*PROMPT*.
In the book reviews below, why does the review titled "No to tough love" say a child needs connection rather than tough love? Answer in one to three sentences.

*EXCERPT TO READ*.
== Segment start ==

Complet waste of money
This book was terrible and it's scary to me that something like this is in print. The first clue was the bashing of "traditional views". When someone is so intent on bashing other opinions, usually they are not too secure in their own. After reading this trash, now I understand why. What is really disturbing is that the authors actually quote Scripture but their message is far from it. The bottom line in the book is everything the child does is not their fault or their responsibilty. It is something in the parent that makes the parent upset by the behavior. God help the families that actually by into this message. I'm very sorry that I spent $20 on this book - even $1 would have been too much. 2008-09-11




Beyond COnsequences, Logic and Control: A Love Based Approach Helping Attachemnt Challenged Chidlren with Severe Behaviors
I enjoyed reading this book because the language is simple. It is not techinical but straight to basics. It demonstrates perceptions we have that chilren owe us as parents. Traumatized children have a different thought process. It validates the behavior and demonstatrates clear ways of thinking and processing so that the child as well as parent feel safe to rebuild a relationship/trust that was lost. The reader must be open to the process of thinking in a different manner. The techniques take time but the process helps to ease our fears as well as the child's. What we fail to realize that trauma is based on perception, we can feel empathy for a child who has lived in trauma. Just because we make things look good and feel that we are doing our best, that trauma still lives in that child and it will resurface thorugh time. Even for ourselves. I would reccomend this book to parents who adopt or even have chidlren that are ODD or angry. 2008-08-29




No to tough love
We have been so indoctrinated with the "Tough Love" approach when our children get tough that it is hard for us to believe a different way can work. Heather makes us look at the risks of tough love and gives us good reason to look to the fear beneath the child's behavior and see that tough love only increases that fear. The child needs connection not disconnection in order to feel safe and once again regulated. 2008-08-22




Another Get Rich Scheme by Bryan Post
NONE OF THIS ILL-DEFINING PARENTING METHOD HAS BEEN VALIDLY RESEARCHED.

== Segment end ==

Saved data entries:
== Segment start ==

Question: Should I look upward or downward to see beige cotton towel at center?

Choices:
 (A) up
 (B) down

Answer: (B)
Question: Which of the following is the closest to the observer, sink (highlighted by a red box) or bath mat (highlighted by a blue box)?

== Segment end ==

*WRITTEN RESPONSE*.
The review says tough love only increases the fear that lies beneath a child's behavior. A child needs connection, not disconnection, to feel safe and become regulated again.